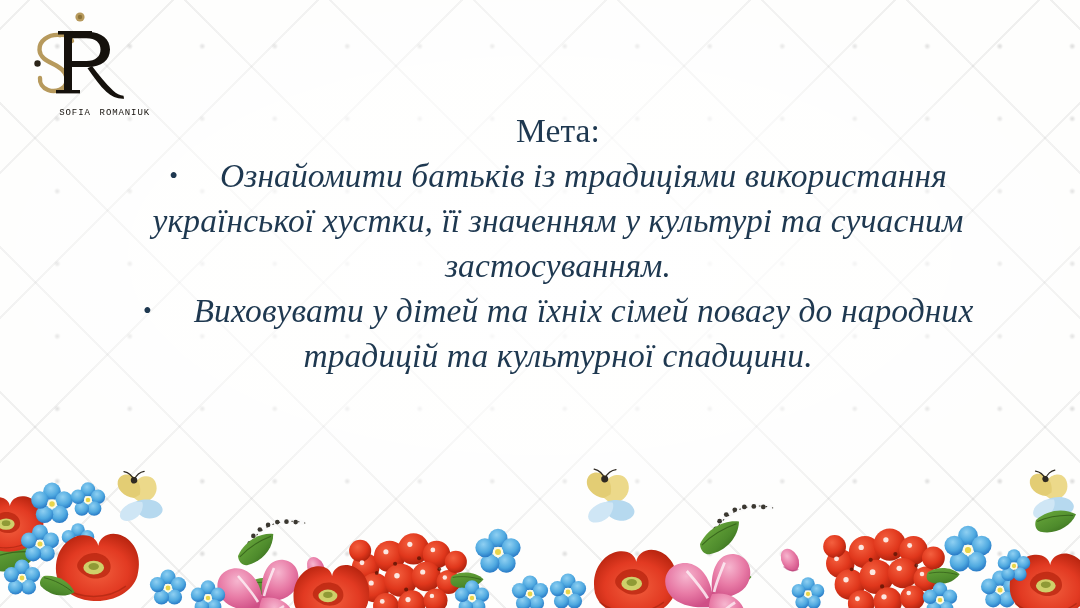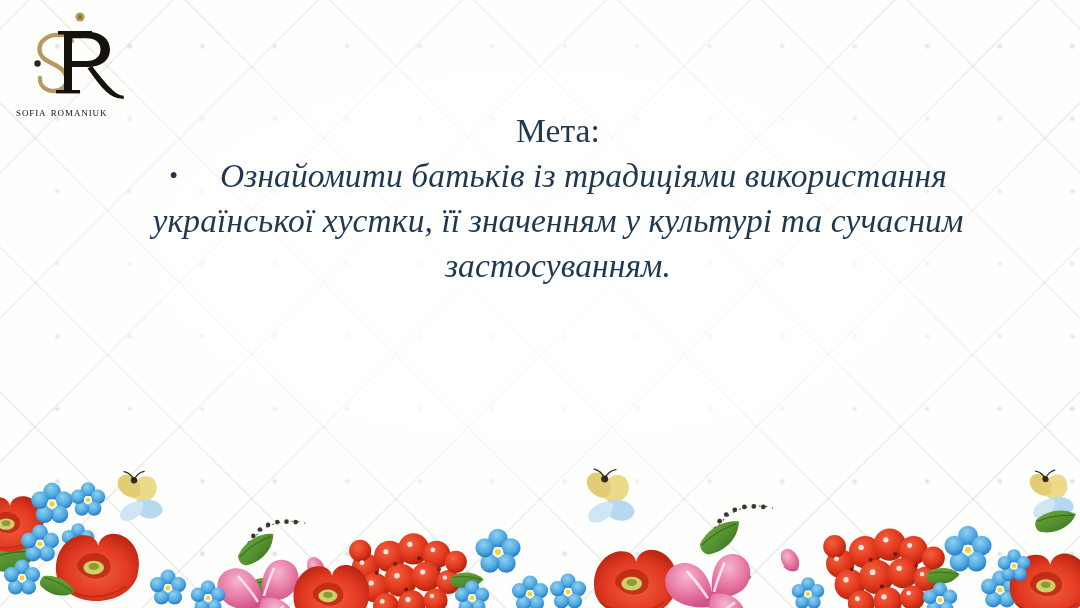--- a/index.html
+++ b/index.html
@@ -81,8 +81,8 @@
     left: 8px;
     top: 94px;
     width: 134px;
-    text-align: left;
-    font-family: Liberation Serif, serif;
+    text-align: right;
+    font-family: Liberation Mono, monospace;
     font-size: 13.2px;
     letter-spacing: 0.9px;
     color: #15110c;

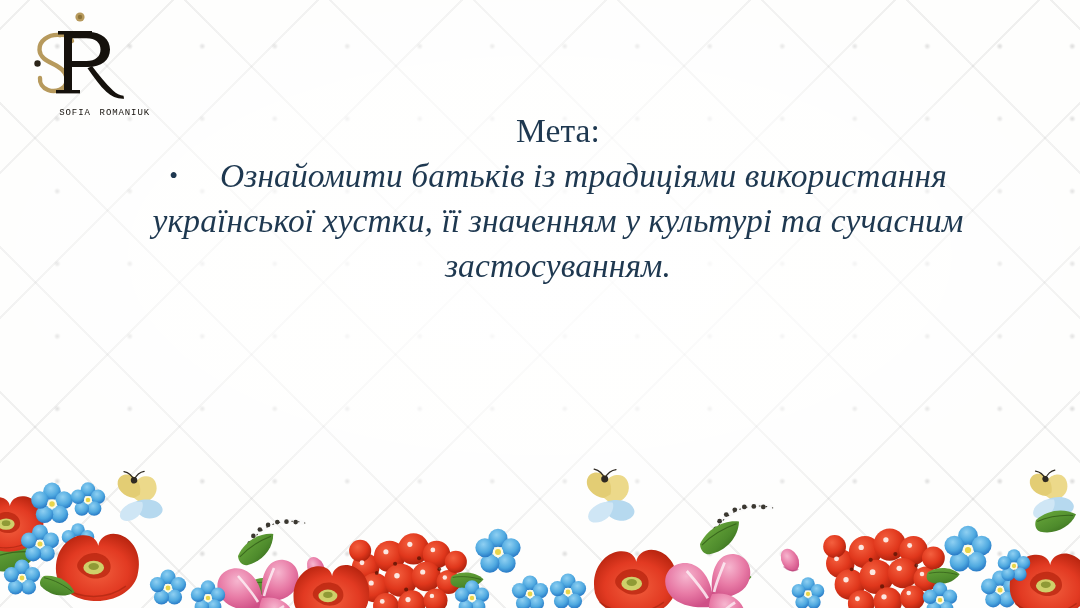--- a/index.html
+++ b/index.html
@@ -171,6 +171,7 @@
   <div class="content">
     <span class="heading">Мета:</span>
     <span class="para"><span class="bullet-dot">•</span><span class="gap"></span><span>Ознайомити батьків із традиціями використання української хустки, її значенням у культурі та сучасним застосуванням.</span></span>
+    <span class="para"><span class="bullet-dot">•</span><span class="gap"></span><span>Виховувати у дітей та їхніх сімей повагу до народних традицій та культурної спадщини.</span></span>
   </div>
 
   <svg class="floral" viewBox="0 0 1080 160" preserveAspectRatio="none">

▸ EXERCISE GOAL
Your response should reproduce the entire listing verbatim, minus the pictures.

▸ RESPONSE TO THIS TASK
--- a/index.html
+++ b/index.html
@@ -81,8 +81,8 @@
     left: 8px;
     top: 94px;
     width: 134px;
-    text-align: left;
-    font-family: Liberation Serif, serif;
+    text-align: right;
+    font-family: Liberation Mono, monospace;
     font-size: 13.2px;
     letter-spacing: 0.9px;
     color: #15110c;

--- a/index.html
+++ b/index.html
@@ -171,6 +171,7 @@
   <div class="content">
     <span class="heading">Мета:</span>
     <span class="para"><span class="bullet-dot">•</span><span class="gap"></span><span>Ознайомити батьків із традиціями використання української хустки, її значенням у культурі та сучасним застосуванням.</span></span>
+    <span class="para"><span class="bullet-dot">•</span><span class="gap"></span><span>Виховувати у дітей та їхніх сімей повагу до народних традицій та культурної спадщини.</span></span>
   </div>
 
   <svg class="floral" viewBox="0 0 1080 160" preserveAspectRatio="none">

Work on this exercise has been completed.